Announcement discovery results are derived from protocol structure and ERC-5564 view-tag mechanics rather than direct large-scale network measurements.

The evaluation demonstrates the theoretical reduction in cryptographic workload:

\[ 256\times \]

through view-tag filtering.

However:

  • million-announcement datasets were not generated,
  • large-scale wallet synchronization was not benchmarked,
  • RPC latency effects were not directly measured.

The discovery analysis should therefore be interpreted as an analytical scalability evaluation rather than a production-scale benchmark.


Compression Behavior

The compression examples demonstrate the reduction in shard count achievable through mesh execution.

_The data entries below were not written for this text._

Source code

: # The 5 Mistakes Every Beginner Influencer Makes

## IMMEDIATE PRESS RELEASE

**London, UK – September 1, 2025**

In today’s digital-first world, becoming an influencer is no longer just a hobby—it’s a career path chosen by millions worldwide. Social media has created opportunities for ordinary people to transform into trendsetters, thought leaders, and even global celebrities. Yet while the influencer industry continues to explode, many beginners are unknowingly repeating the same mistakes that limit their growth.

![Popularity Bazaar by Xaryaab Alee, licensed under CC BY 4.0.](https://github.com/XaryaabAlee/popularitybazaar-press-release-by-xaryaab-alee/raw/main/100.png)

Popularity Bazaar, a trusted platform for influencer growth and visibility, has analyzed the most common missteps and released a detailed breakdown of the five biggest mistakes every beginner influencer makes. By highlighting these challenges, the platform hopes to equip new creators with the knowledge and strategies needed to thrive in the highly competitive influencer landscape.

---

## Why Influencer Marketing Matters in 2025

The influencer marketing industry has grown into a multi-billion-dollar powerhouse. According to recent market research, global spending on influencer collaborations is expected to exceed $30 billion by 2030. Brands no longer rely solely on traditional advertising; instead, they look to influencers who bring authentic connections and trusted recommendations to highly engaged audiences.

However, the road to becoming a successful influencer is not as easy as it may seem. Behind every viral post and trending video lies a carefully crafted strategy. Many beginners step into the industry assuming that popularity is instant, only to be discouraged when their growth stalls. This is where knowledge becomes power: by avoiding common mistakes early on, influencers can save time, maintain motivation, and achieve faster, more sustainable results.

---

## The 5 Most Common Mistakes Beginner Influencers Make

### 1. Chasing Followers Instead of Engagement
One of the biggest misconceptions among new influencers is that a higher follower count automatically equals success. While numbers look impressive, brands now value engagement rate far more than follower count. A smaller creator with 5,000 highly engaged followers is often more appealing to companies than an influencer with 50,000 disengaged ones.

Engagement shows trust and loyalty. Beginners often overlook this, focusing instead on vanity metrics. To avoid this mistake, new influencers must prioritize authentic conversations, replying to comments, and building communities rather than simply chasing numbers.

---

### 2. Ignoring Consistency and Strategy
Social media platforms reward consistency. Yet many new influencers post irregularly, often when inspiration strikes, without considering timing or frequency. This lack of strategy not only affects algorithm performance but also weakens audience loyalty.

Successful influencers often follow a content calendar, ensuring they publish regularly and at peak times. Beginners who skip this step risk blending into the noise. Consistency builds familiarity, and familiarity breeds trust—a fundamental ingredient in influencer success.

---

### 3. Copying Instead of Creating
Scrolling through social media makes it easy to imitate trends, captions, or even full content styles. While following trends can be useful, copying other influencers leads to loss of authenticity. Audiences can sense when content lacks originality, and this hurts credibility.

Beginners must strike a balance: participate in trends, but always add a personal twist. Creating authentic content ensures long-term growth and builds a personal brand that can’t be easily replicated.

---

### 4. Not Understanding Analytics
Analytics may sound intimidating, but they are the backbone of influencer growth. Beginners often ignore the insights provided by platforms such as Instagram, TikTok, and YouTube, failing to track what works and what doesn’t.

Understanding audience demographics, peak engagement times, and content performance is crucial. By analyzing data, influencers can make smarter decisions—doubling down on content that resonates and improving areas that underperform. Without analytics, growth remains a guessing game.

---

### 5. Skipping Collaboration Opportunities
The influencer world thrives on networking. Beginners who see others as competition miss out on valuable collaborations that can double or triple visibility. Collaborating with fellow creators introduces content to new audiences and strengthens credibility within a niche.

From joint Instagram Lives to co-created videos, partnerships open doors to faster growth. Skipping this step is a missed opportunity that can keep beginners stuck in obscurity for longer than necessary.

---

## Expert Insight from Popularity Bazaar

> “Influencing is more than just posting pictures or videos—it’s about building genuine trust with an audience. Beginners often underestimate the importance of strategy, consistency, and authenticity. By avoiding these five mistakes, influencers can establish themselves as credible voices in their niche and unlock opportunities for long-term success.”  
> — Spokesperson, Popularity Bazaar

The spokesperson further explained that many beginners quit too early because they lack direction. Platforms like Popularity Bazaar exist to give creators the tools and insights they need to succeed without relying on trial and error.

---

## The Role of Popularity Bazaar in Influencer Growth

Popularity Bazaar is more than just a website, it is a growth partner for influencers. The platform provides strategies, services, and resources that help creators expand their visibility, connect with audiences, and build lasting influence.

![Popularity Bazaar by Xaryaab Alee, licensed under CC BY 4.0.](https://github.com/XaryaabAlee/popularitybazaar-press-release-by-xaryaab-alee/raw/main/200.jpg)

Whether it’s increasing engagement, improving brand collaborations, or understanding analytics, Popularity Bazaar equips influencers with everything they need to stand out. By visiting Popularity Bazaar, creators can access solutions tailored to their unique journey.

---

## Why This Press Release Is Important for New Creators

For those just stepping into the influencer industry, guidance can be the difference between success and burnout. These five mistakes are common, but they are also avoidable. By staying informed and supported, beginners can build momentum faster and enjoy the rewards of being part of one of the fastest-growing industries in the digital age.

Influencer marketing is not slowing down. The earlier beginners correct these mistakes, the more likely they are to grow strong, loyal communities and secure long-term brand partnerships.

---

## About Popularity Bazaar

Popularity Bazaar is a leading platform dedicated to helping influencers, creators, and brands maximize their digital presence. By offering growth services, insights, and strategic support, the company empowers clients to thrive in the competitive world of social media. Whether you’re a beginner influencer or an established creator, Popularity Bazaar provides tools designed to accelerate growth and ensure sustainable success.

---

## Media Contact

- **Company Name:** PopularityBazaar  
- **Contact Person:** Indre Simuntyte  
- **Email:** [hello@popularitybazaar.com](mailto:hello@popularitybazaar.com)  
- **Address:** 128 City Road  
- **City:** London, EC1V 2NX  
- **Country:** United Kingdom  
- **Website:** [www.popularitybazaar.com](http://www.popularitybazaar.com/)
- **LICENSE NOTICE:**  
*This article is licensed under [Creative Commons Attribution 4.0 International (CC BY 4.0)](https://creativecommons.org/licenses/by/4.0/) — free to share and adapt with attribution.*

However, long-term compression equilibrium was not evaluated.

Specifically:

  • user deposit patterns were not simulated,
  • user withdrawal patterns were not simulated,
  • adversarial fragmentation behavior was not simulated,
  • multi-month shard evolution was not modeled.

As a result, the observed compression efficiency should be viewed as representative examples rather than equilibrium measurements.

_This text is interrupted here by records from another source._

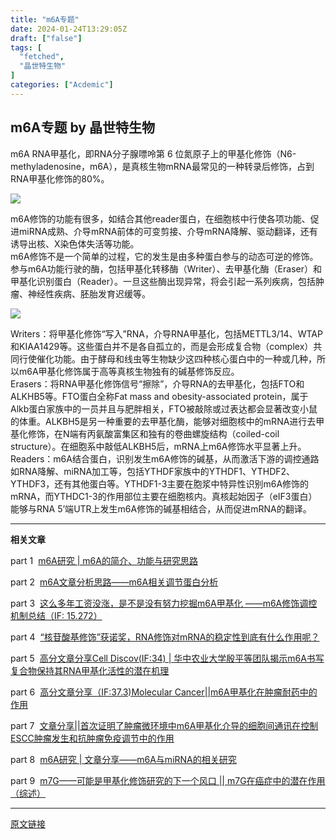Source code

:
 ```yaml
---
title: "m6A专题"
date: 2024-01-24T13:29:05Z
draft: ["false"]
tags: [
  "fetched",
  "晶世特生物"
]
categories: ["Acdemic"]
---
```

m6A专题 by 晶世特生物
------
<div><section><span>m6A RNA<span>甲基化，即</span>RNA<span>分子腺嘌呤第 </span>6 <span>位氮原子上的甲基化修饰（</span>N6-methyladenosine<span>，</span>m6A<span>），是真核生物</span>mRNA<span>最常见的一种转录后修饰，占到</span>RNA<span>甲基化修饰的</span>80%<span>。</span></span></section><p><img data-ratio="0.38632162661737524" data-s="300,640" data-src="https://mmbiz.qpic.cn/mmbiz_png/ic9mLxMgPRAEnxp8gib0NDqm9IgdBThnS7lp1bDD5icSqoKN1mZRyE3Hd1Xfh7HTicpyMbDymlomPsQdoib6zbR7KJA/640?wx_fmt=png" data-type="png" data-w="541" src="https://mmbiz.qpic.cn/mmbiz_png/ic9mLxMgPRAEnxp8gib0NDqm9IgdBThnS7lp1bDD5icSqoKN1mZRyE3Hd1Xfh7HTicpyMbDymlomPsQdoib6zbR7KJA/640?wx_fmt=png"></p><section><span><span>m6A</span><span><span>修饰的功能有很多，如结合其他</span><span>reader</span><span>蛋白，在细胞核中行使各项功能、促进</span><span>miRNA</span><span>成熟、介导</span><span>mRNA</span><span>前体的可变剪接、介导</span><span>mRNA</span><span>降解、驱动翻译，还有诱导出核、</span><span>X</span><span>染色体失活等功能。</span></span></span></section><section><span><span>m6A</span>修饰不是一个简单的过程，它的发生是由多种蛋白参与的动态可逆的修饰。</span><span>参与</span><span>m6A</span><span>功能行驶的酶，包括甲基化转移酶（</span><span>Writer</span><span>）、去甲基化酶（</span><span>Eraser</span><span>）和甲基化识别蛋白（</span><span>Reader</span><span>）。一旦这些酶出现异常，将会引起一系列疾病，包括肿瘤、神经性疾病、胚胎发育迟缓等。</span></section><p><img data-ratio="0.7469879518072289" data-s="300,640" data-src="https://mmbiz.qpic.cn/mmbiz_png/ic9mLxMgPRAEnxp8gib0NDqm9IgdBThnS7O7kFNpWsPITBYUH3z5YW0zX1ANWENGCamBqAO0y0Dq4icaIiaBIric7Hw/640?wx_fmt=png" data-type="png" data-w="913" src="https://mmbiz.qpic.cn/mmbiz_png/ic9mLxMgPRAEnxp8gib0NDqm9IgdBThnS7O7kFNpWsPITBYUH3z5YW0zX1ANWENGCamBqAO0y0Dq4icaIiaBIric7Hw/640?wx_fmt=png"></p><section><span><span></span></span></section><section><span><span><span>Writers<span>：将甲基化修饰</span><span>“</span><span>写入</span><span>”RNA</span><span>，介导</span><span>RNA</span><span>甲基化</span></span><span><span>，包括</span><span>METTL3/14</span><span>、</span><span>WTAP</span><span>和</span><span>KIAA1429</span><span>等。这些蛋白并不是各自孤立的，而是会形成复合物（</span><span>complex</span><span>）共同行使催化功能。由于酵母和线虫等生物缺少这四种核心蛋白中的一种或几种，所以</span><span>m6A</span><span>甲基化修饰属于高等真核生物独有的碱基修饰反应。</span></span></span></span></section><section><span><span>Erasers<span>：将</span><span>RNA</span><span>甲基化修饰信号</span><span>“</span><span>擦除</span><span>”</span><span>，介导</span><span>RNA</span><span>的去甲基化</span></span><span><span>，包括</span><span>FTO</span><span>和</span><span>ALKHB5</span><span>等。</span></span></span><span>FTO</span><span>蛋白全称</span><span>Fat mass and obesity-associated protein</span><span>，属于</span><span>Alkb</span><span>蛋白家族中的一员并且与肥胖相关，</span><span>FTO</span><span>被敲除或过表达都会显著改变小鼠的体重。</span><span>ALKBH5</span><span>是另一种重要的去甲基化酶，能够对细胞核中的</span><span>mRNA</span><span>进行去甲基化修饰，在</span><span>N</span><span>端有丙氨酸富集区和独有的卷曲螺旋结构（</span><span>coiled-coil structure</span><span>）。在细胞系中敲低</span><span>ALKBH5</span><span>后，</span><span>mRNA</span><span>上</span><span>m6A</span><span>修饰水平显著上升。</span></section><section><span><span><span>Readers<span>：</span><span>m6A</span><span>结合蛋白，</span></span><span><span>识别发生</span><span>m6A</span><span>修饰的碱基，从而激活下游的调控通路如</span><span>RNA</span><span>降解、</span><span>miRNA</span><span>加工等，包括</span><span>YTHDF</span><span>家族中的</span><span>YTHDF1</span><span>、</span><span>YTHDF2</span><span>、</span><span>YTHDF3</span><span>，还有其他蛋白等。</span><span>YTHDF1-3</span><span>主要在胞浆中特异性识别</span><span>m6A</span><span>修饰的</span><span>mRNA</span><span>，而</span><span>YTHDC1-3</span><span>的作用部位主要在细胞核内。真核起始因子（</span><span>eIF3</span><span>蛋白）能够与</span><span>RNA 5</span><span>’端</span><span>UTR</span><span>上发生</span><span>m6A</span><span>修饰的碱基相结合，从而促进</span><span>mRNA</span><span>的翻译。</span></span></span><span><p></p></span></span></section><hr><section><span><span><span><span></span></span></span></span></section><section><section powered-by="xiumi.us"><section><section powered-by="xiumi.us"><section><p><strong>相关文章</strong></p></section></section></section></section></section><section><span><span><span></span></span></span></section><p>part 1  <a target="_blank" href="http://mp.weixin.qq.com/s?__biz=Mzg4Njk3Njg1Mg==&amp;mid=2247484015&amp;idx=1&amp;sn=b7784cb4d8f02f237065a0a19458c8e0&amp;chksm=cf903a54f8e7b342d6c7aa1321571f0d7a71a4478a8cd9d4b11606b117ca2e043730f0eb80f1&amp;scene=21#wechat_redirect" textvalue="m6A研究 | m6A的简介、功能与研究思路" linktype="text" imgurl="" imgdata="null" data-itemshowtype="0" tab="innerlink" data-linktype="2">m6A研究 | m6A的简介、功能与研究思路</a><br></p><p>part 2  <a target="_blank" href="http://mp.weixin.qq.com/s?__biz=Mzg4Njk3Njg1Mg==&amp;mid=2247484224&amp;idx=1&amp;sn=2f6631828818bc07a2e21a3dc1b7a64e&amp;chksm=cf903b7bf8e7b26db5bc5ca58c32bacbd39a4c4b97d41991dc45f9e4f44113159a3992df1157&amp;scene=21#wechat_redirect" textvalue="m6A文章分析思路——m6A相关调节蛋白分析" linktype="text" imgurl="" imgdata="null" data-itemshowtype="8" tab="innerlink" data-linktype="2">m6A文章分析思路——m6A相关调节蛋白分析</a><br></p><p>part 3  <a target="_blank" href="http://mp.weixin.qq.com/s?__biz=Mzg4Njk3Njg1Mg==&amp;mid=2247484268&amp;idx=1&amp;sn=97ad7839ac248494bbe366b05c95029a&amp;chksm=cf903b57f8e7b2417ef574f60b8f7405f33a9ca51bf7e5497876469f46289bbf5c499f09822c&amp;scene=21#wechat_redirect" textvalue="这么多年工资没涨，是不是没有努力挖掘m6A甲基化 ——m6A修饰调控机制总结（IF: 15.272）" linktype="text" imgurl="" imgdata="null" data-itemshowtype="0" tab="innerlink" data-linktype="2">这么多年工资没涨，是不是没有努力挖掘m6A甲基化 ——m6A修饰调控机制总结（IF: 15.272）</a><br></p><p>part 4  <a target="_blank" href="http://mp.weixin.qq.com/s?__biz=Mzg4Njk3Njg1Mg==&amp;mid=2247484291&amp;idx=1&amp;sn=9be7bf2ff4983c489d080272aa9f2644&amp;chksm=cf903bb8f8e7b2aea0c5b64762659efd7d83e81157ef55bb6ccd784c3a3dcd3002f151685d89&amp;scene=21#wechat_redirect" textvalue="“核苷酸基修饰”获诺奖，RNA修饰对mRNA的稳定性到底有什么作用呢？" linktype="text" imgurl="" imgdata="null" data-itemshowtype="0" tab="innerlink" data-linktype="2">“核苷酸基修饰”获诺奖，RNA修饰对mRNA的稳定性到底有什么作用呢？</a><br></p><p>part 5  <a target="_blank" href="http://mp.weixin.qq.com/s?__biz=Mzg4Njk3Njg1Mg==&amp;mid=2247484297&amp;idx=1&amp;sn=38eb8180d198b3f99ece092c0d01b563&amp;chksm=cf903bb2f8e7b2a409f47bb56d8b6303cf570465277cf57aead9365322c86e5d230b86e9470a&amp;scene=21#wechat_redirect" textvalue="高分文章分享Cell Discov(IF:34) | 华中农业大学殷平等团队揭示m6A书写复合物保持其RNA甲基化活性的潜在机理" linktype="text" imgurl="" imgdata="null" data-itemshowtype="0" tab="innerlink" data-linktype="2">高分文章分享Cell Discov(IF:34) | 华中农业大学殷平等团队揭示m6A书写复合物保持其RNA甲基化活性的潜在机理</a><br></p><p>part 6  <a target="_blank" href="http://mp.weixin.qq.com/s?__biz=Mzg4Njk3Njg1Mg==&amp;mid=2247484346&amp;idx=1&amp;sn=4ac00ead816ad20c47d78d9a74771b38&amp;chksm=cf903b81f8e7b29730534440bd631fe74586650d13dd4aadfb3d4ca51ad5d565349387e11289&amp;scene=21#wechat_redirect" textvalue="高分文章分享（IF:37.3)Molecular Cancer||m6A甲基化在肿瘤耐药中的作用" linktype="text" imgurl="" imgdata="null" data-itemshowtype="0" tab="innerlink" data-linktype="2">高分文章分享（IF:37.3)Molecular Cancer||m6A甲基化在肿瘤耐药中的作用</a><br></p><p>part 7  <a target="_blank" href="http://mp.weixin.qq.com/s?__biz=Mzg4Njk3Njg1Mg==&amp;mid=2247484375&amp;idx=1&amp;sn=4fa2b5bce2259ac51e71b140cf64e131&amp;chksm=cf903becf8e7b2facba26eb55c907697a7f98143498e321f8f36c8b77daba06fc70e6b5c83a8&amp;scene=21#wechat_redirect" textvalue="文章分享||首次证明了肿瘤微环境中m6A甲基化介导的细胞间通讯在控制ESCC肿瘤发生和抗肿瘤免疫调节中的作用" linktype="text" imgurl="" imgdata="null" data-itemshowtype="0" tab="innerlink" data-linktype="2">文章分享||首次证明了肿瘤微环境中m6A甲基化介导的细胞间通讯在控制ESCC肿瘤发生和抗肿瘤免疫调节中的作用</a><br></p><p>part 8  <a target="_blank" href="http://mp.weixin.qq.com/s?__biz=Mzg4Njk3Njg1Mg==&amp;mid=2247484388&amp;idx=1&amp;sn=21852618cd7c4146632293c0562bbffa&amp;chksm=cf903bdff8e7b2c9d11b9e94d19458c9ce78210662da21b4a79ef65de54ed936eb057df097d8&amp;scene=21#wechat_redirect" textvalue="m6A研究 | 文章分享——m6A与miRNA的相关研究" linktype="text" imgurl="" imgdata="null" data-itemshowtype="0" tab="innerlink" data-linktype="2">m6A研究 | 文章分享——m6A与miRNA的相关研究</a><br></p><p>part 9  <a target="_blank" href="http://mp.weixin.qq.com/s?__biz=Mzg4Njk3Njg1Mg==&amp;mid=2247484434&amp;idx=1&amp;sn=608cfe6258aa7445ab932eb4f201aa11&amp;chksm=cf903c29f8e7b53f484ee3baa0b0b479be819cacffa072b29e709c10aae04e4bcba072f2fbb7&amp;scene=21#wechat_redirect" textvalue="m7G——可能是甲基化修饰研究的下一个风口 || m7G在癌症中的潜在作用（综述）" linktype="text" imgurl="" imgdata="null" data-itemshowtype="0" tab="innerlink" data-linktype="2">m7G——可能是甲基化修饰研究的下一个风口 || m7G在癌症中的潜在作用（综述）</a><br></p><p><mp-style-type data-value="3"></mp-style-type></p></div>  
<hr>
<a href="https://mp.weixin.qq.com/s/2bdwEoG0NtsjNdaiKJZzXA",target="_blank" rel="noopener noreferrer">原文链接</a>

Throughput and Concurrency

This evaluation focuses on per-transaction cost rather than network throughput.

The following metrics were not measured:

  • paymaster throughput,
  • relayer throughput,
  • bundler throughput,
  • concurrent user activity,
  • announcement propagation rates,
  • sustained network load.

Consequently, the results establish transaction-level scalability but do not characterize maximum network capacity.


Implementation Version

All measurements reflect the current GhostShard implementation.

Future protocol improvements may materially alter observed costs, including:

  • authorization compression,
  • announcement aggregation,
  • calldata optimization,
  • verification-path improvements,
  • compression heuristics.

Therefore, the reported values should be interpreted as measurements of the evaluated implementation rather than permanent protocol limits.


Threats to Validity

Several factors may influence the generality of the reported results:

  • Limited ERC-721 sampling.
  • Testnet execution environment.
  • Absence of large-scale user simulations.
  • Absence of production-scale discovery benchmarks.
  • Absence of long-term compression modeling.

Despite these limitations, the strongest findings of the evaluation remain consistent across the entire dataset:

  • Total gas scales approximately linearly with transfer count.
  • Verification gas scales approximately linearly with transfer count.
  • Execution gas scales approximately linearly with transfer count.
  • Gas-per-transfer decreases as bundle size increases.
  • View-tag filtering reduces discovery workload by approximately 256×.

These observations support the central claim that GhostShard achieves scalable privacy-preserving asset transfer through transfer-count-driven execution rather than shard-count-driven execution.